MONAZITE AS A MONITOR OF SUPRASOLIDUS CORDIERITE GROWTH AND BREAKDOWN: AN EXAMPLE FROM THE NANGA PARBAT MASSIF

Chris Yakymchuk has made significant contributions to understanding accessory mineral behaviour in high-temperature (T) metamorphic rocks. His work has enabled metamorphic petrologists to effectively apply accessory mineral petrochronology to migmatites, leading to an enhanced understanding of crustal melting. Many previous studies have targeted garnet (gt) bearing rocks, as the strong partitioning of HREE+Y into gt allows the trace element (TE) chemistry of dateable accessory minerals to monitor the growth or consumption of peritectic gt. As such, gt-absent rocks from high-T metamorphic terranes have often been overlooked for petrochronology.
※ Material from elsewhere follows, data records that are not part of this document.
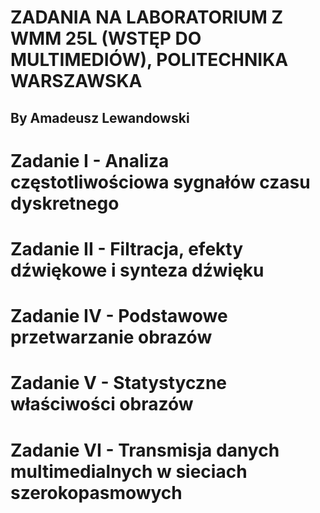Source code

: # ZADANIA NA LABORATORIUM Z WMM 25L (WSTĘP DO MULTIMEDIÓW), POLITECHNIKA WARSZAWSKA
## By Amadeusz Lewandowski

# Zadanie I - Analiza częstotliwościowa sygnałów czasu dyskretnego

# Zadanie II - Filtracja, efekty dźwiękowe i synteza dźwięku

# Zadanie IV - Podstawowe przetwarzanie obrazów

# Zadanie V - Statystyczne właściwości obrazów

# Zadanie VI - Transmisja danych multimedialnych w sieciach szerokopasmowych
Here, we present a petrochronological study on a gt-absent cordierite (crd) migmatite from the Nanga Parbat Massif (NPM). Phase equilibria modelling, Ti in biotite thermometry, and preserved mineral textures constrain a P-T path characterized by initial peritectic crd growth due to biotite breakdown melting at 720 °C, 0.4 GPa, followed by simultaneous decompression and cooling to the solidus, resulting in partial crd breakdown and melt crystallization. Despite the absence of gt in the rock and any evidence for the earlier stability of gt, monazite (mnz) U-Th-Pb and TE data show that nearly all of the mnz chemical variance is accounted for by changes in HREE+Y. Mnz initially grew at ~10 Ma with low HREE+Y, followed by a systematic increase in HREE+Y until ~2 Ma. REE patterns of early mnz show strong HREE depletion, with an atypical inflection of REE slope between Tm and Lu. Existing mineral/melt TE partitioning data suggest crd may fractionate HREE in the absence of gt, and that Tm and Yb are less compatible in crd than Er and Lu. HREE fractionation by crd may thus explain the atypical REE slope between Tm and Lu in mnz, and we interpret systematic temporal changes of HREE in mnz to track: 1) peritectic crd growth at 10 Ma and 2) progressive crd breakdown and concomitant melt crystallization during cooling and crossing of the solidus at 2 Ma, consistent with systematic trends in U, Th/U, and Eu/Eu*.

These data show that mnz can be used to date gt-absent reactions involving crd. When compared to P-T-t paths of other samples from the NPM, this rock records a distinctly older and lower-P melting history, suggesting disparate P-T-t paths and differential mass transport within the core of the NPM.